Mr Lynch, who resigned suddenly on Monday as chairman of the Hunts trust, was saying little. "Naturally, I'm disappointed not to have the chance to build on what we have achieved in Huntingdonshire in the five and a half years since the trust was set up, but I wish the new chairman well."

MP Shailesh Vara said: "I hope Michael Lynch will continue to be involved in some way because his record of success is something the new bigger PCT could learn from.

"I hope the decision not to appoint him had nothing to do with his robust defence of Huntingdonshire PCT."

Mr Djanogly also paid tribute to Mr Lynch's achievements. The real test of the new trust would be whether proposed super-surgeries for St Neots and St Ives - already delayed, he believed, by funds being diverted away from Huntingdonshire to prop up the loss-makers - went ahead soon, he told The Hunts Post.

The appointment of the new chairman is due to be announced on Friday.

In his letter of resignation, Mr Lynch wished the new trust and its chairman success "in overcoming what I know will be a huge challenge in delivering the same level of service improvement and financial rigour that we achieved consistently in Huntingdonshire PCT".

He outlined some of the principal achievements of the Hunts trust in the past five years, including:

* Three new surgeries (Huntingdon, St Neots and Little Paxton) and a new branch surgery at Bluntisham.

* The new £10million Oak Tree Primary Care Centre that becomes operational this month.

* An increase in the number of GPs from 87 to 146.

* A start on development of a £7.5million children's centre, to open for early in 2007.

* Increased access to NHS dental services for over 22,000 new patients in the past 12 months.
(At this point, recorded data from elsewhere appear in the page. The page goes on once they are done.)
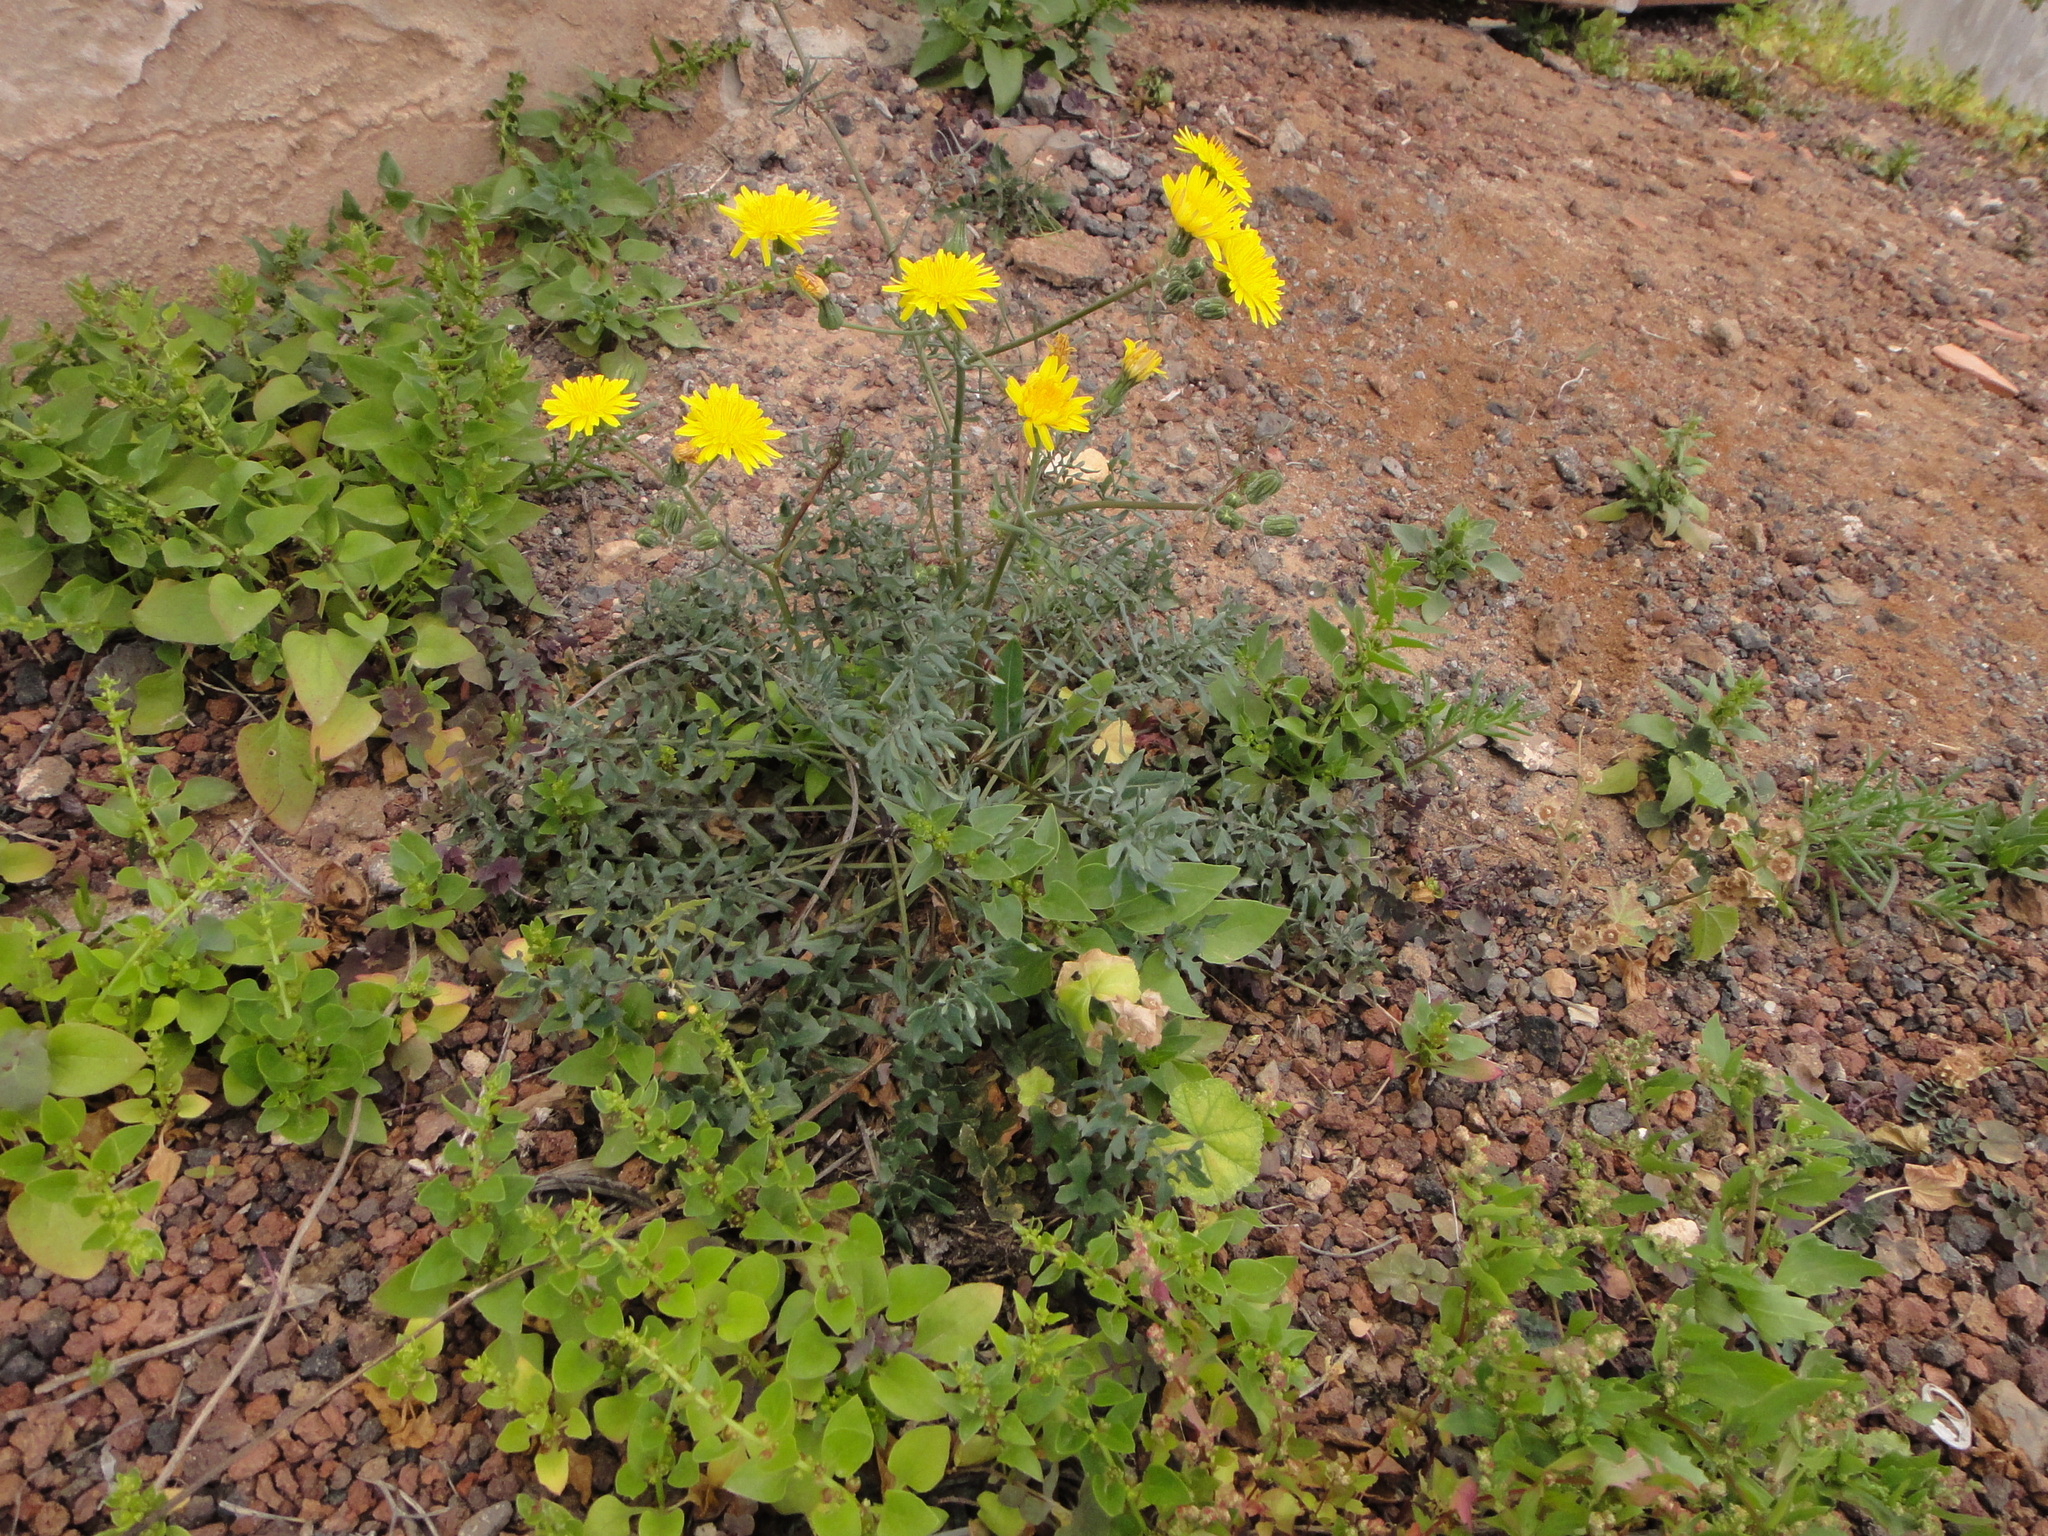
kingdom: Plantae
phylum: Tracheophyta
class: Magnoliopsida
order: Asterales
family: Asteraceae
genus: Sonchus
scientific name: Sonchus tenerrimus
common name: Clammy sowthistle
* Introduction of the only integrated acute and community children's service in the country which had earned two Charter Marks since.

* Operation and management of the Huntingdonshire NHS out of hours service, considered the most successful and most efficient in East Anglia.

* Initiating practice based commissioning in October 2005, a year ahead of the NHS published timetable.

* Supporting local GPs in setting-up HuntsComm, a new GP-led primary care commissioning organisation comprising all but one GP practices in Huntingdonshire.

Mr Lynch added: "Many other initiatives are by themselves much less spectacular, but when combined and aligned, delivered a step-change not just in delivery of services to patients but also in patients' satisfaction with the NHS.

"In Huntingdonshire, all this was delivered within budget year-on-year against patient expectations that have been rising continually with each service improvement.

"Year on year we also managed financially to support Hinchingbrooke Health Care NHS Trust, not only with its new developments, but with its year-to-year difficulties in achieving balance," he wrote.

"That is a tribute not just to the staff of the PCT, but also to the willing and effective collaboration of partners within and outside the NHS. Development of these successful partnerships has been key to the success of the Huntingdonshire PCT that has not always been replicated elsewhere," he reminded NHS managers.

"Had you wished me to build on those achievements as chairman of the new Cambridgeshire PCT, I would have wished to protect the level of service we have been able to provide in Hunts and extend it to improve NHS provision for other parts of the county, where the level of service has hitherto been achieved only by spending considerably more money than the taxpayer was willing to make available.